* MATERIAL PROVIDED:
=== Section Start ===
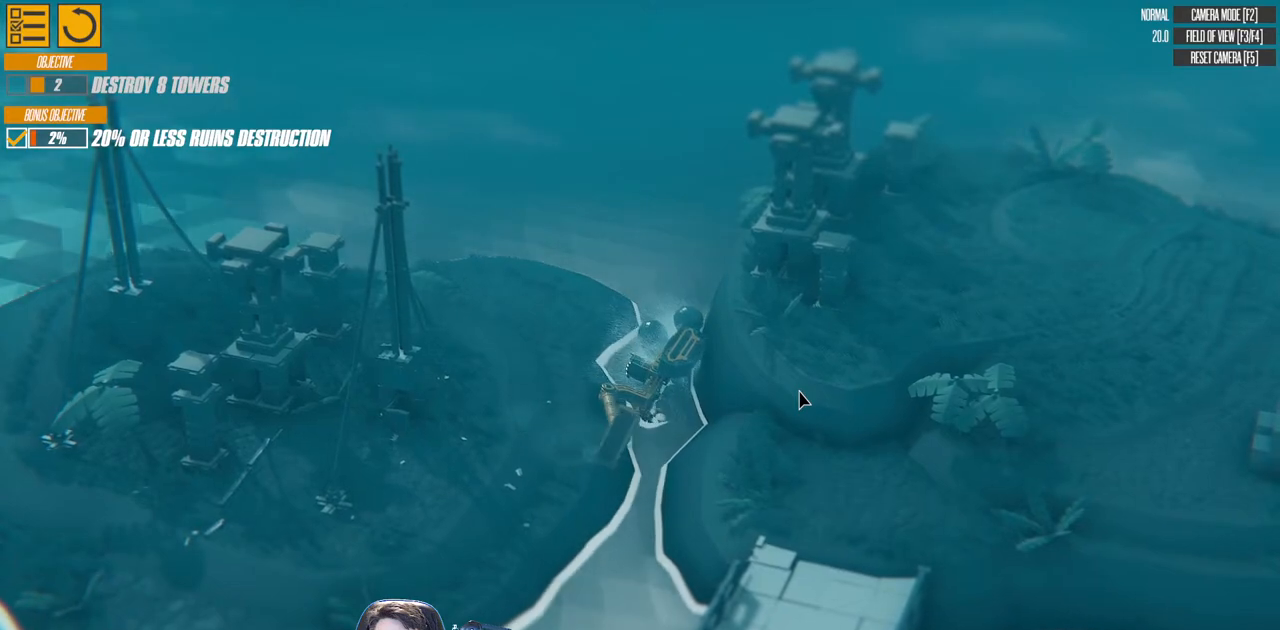
{"keys": ["a", "left", "w"], "events": [[183, "left", "down"], [233, "right", "up"]]}
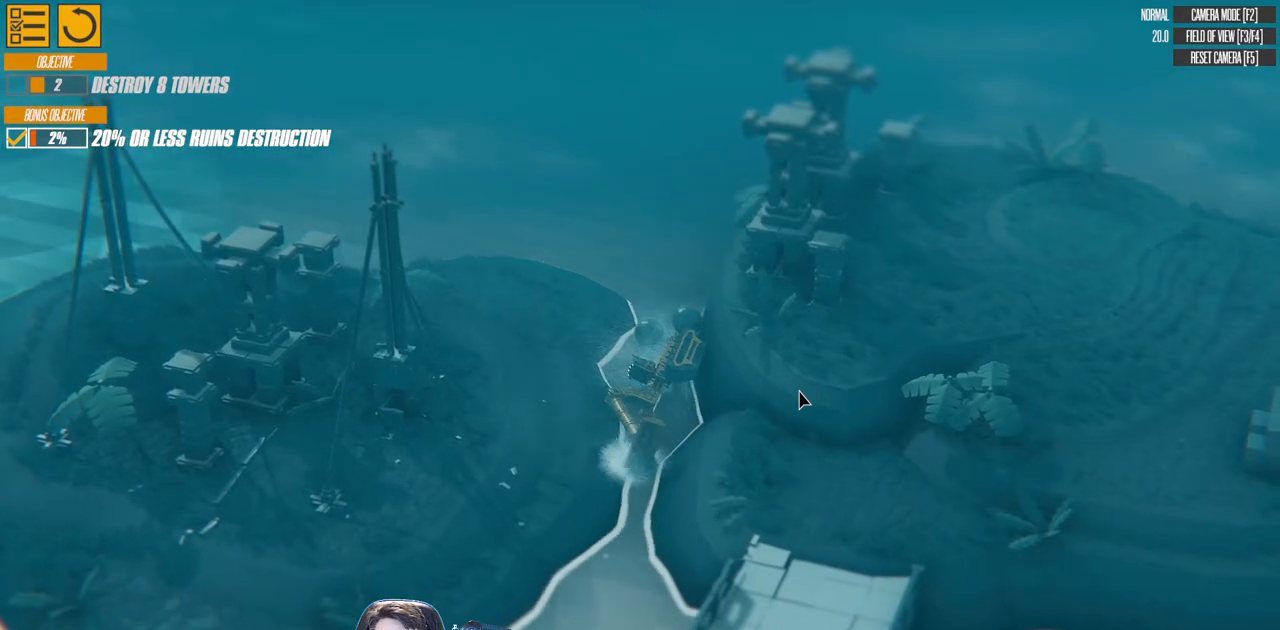
{"keys": ["a", "left", "w"], "events": []}
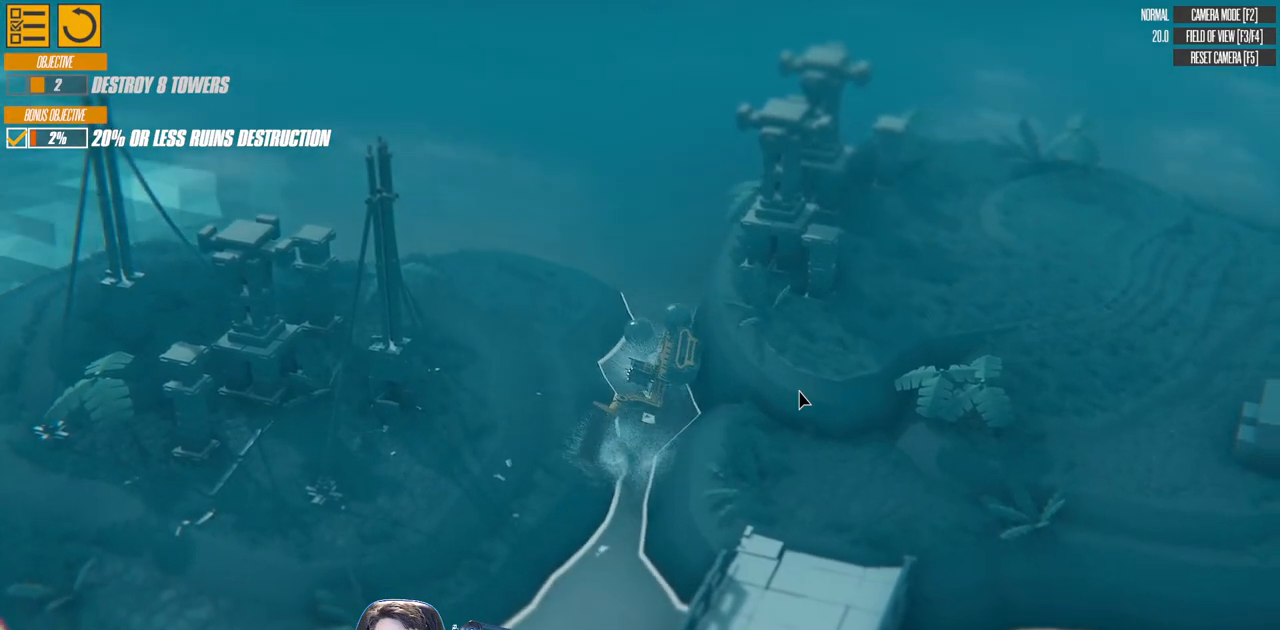
{"keys": ["a", "right", "w"], "events": [[283, "right", "down"], [333, "left", "up"]]}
=== Section End ===
* EXERCISE DIRECTIONS:
Provide the count of lines in the data above that include the word "down", with no added text.

* ANSWER TO THE EXERCISE:
2